SHANGHAI – China’s State Council disseminated Order No. 648 (“Order 648”) last Friday in a move towards further implementing the recently revealed business registration reform scheme. The Order, signed by Premier Li Keqiang, abolished two administrative regulations pertaining to capital contribution requirements for Sino-foreign joint ventures, and revised eight regulations regarding capital contributions upon incorporation.
The revisions were made in order to bring these regulations in line with the new Company Law of China, which removed the registered capital requirements for company establishment and replaced the paid-up capital registration regime with a subscribed capital registration regime. Both the Company Law and Order 648 came into force on March 1, 2014.
Under Order 648 several regulations concerning the capital contribution of Sino-foreign joint ventures were abolished, while administrative measures for company registration and implementation regulations for foreign-invested enterprises were amended.
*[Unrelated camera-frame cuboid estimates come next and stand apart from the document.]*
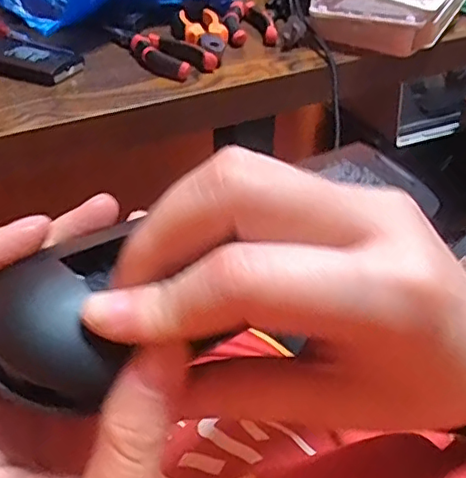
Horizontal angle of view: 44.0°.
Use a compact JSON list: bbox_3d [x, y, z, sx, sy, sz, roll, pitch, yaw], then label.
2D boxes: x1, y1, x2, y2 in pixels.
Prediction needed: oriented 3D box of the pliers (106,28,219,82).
[{"bbox_3d":[-0.081,-0.194,0.582,0.051,0.015,0.142,-27,45,-33],"label":"pliers"}]

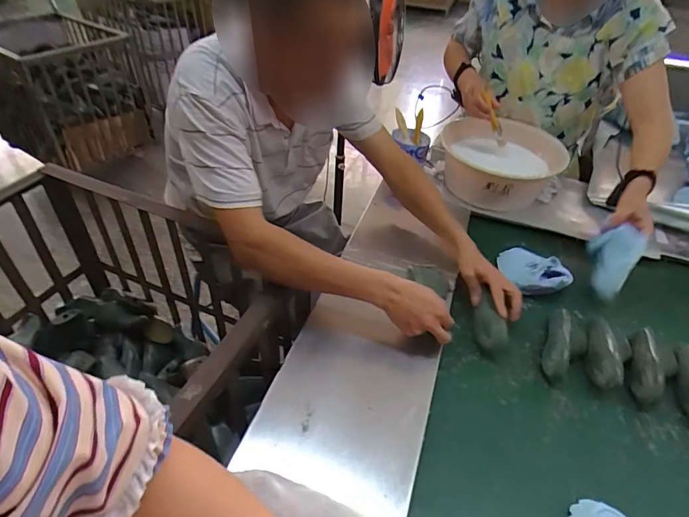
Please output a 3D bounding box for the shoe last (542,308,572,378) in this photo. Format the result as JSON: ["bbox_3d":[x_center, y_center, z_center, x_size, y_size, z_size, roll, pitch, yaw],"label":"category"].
[{"bbox_3d":[0.390,0.150,0.797,0.048,0.054,0.155,20,43,17],"label":"shoe last"}]

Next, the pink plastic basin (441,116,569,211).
[{"bbox_3d":[0.398,-0.238,1.118,0.280,0.148,0.273,7,41,4],"label":"pink plastic basin"}]

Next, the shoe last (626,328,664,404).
[{"bbox_3d":[0.535,0.187,0.772,0.056,0.053,0.164,23,44,20],"label":"shoe last"}]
The major changes set forth in the Order are relaxed registered capital requirements, a more transparent information disclosure system for companies and the introduction of an annual reporting system and electronic business licenses. The new business license will also utilise a QR code, which will, with one swipe of a cellphone, link directly to the enterprise’s information page on the online information system supervised by the government.
The amended regulations under Order 648 stipulates that to complete the business registration process at a local Administration of Industry and Commerce, a company is no longer required to provide proof that a certain amount of capital has actually been paid into the company, nor obtain the capital verification certificate issued by a certified public accounting firm.
Further, the 2-year limit (5-years for foreign-invested holding companies) for foreign-invested companies to pay up the registered capital since incorporation has also been removed. Foreign investors should, however, specify the time limit of actual payment of capital in the investment plan or articles of association.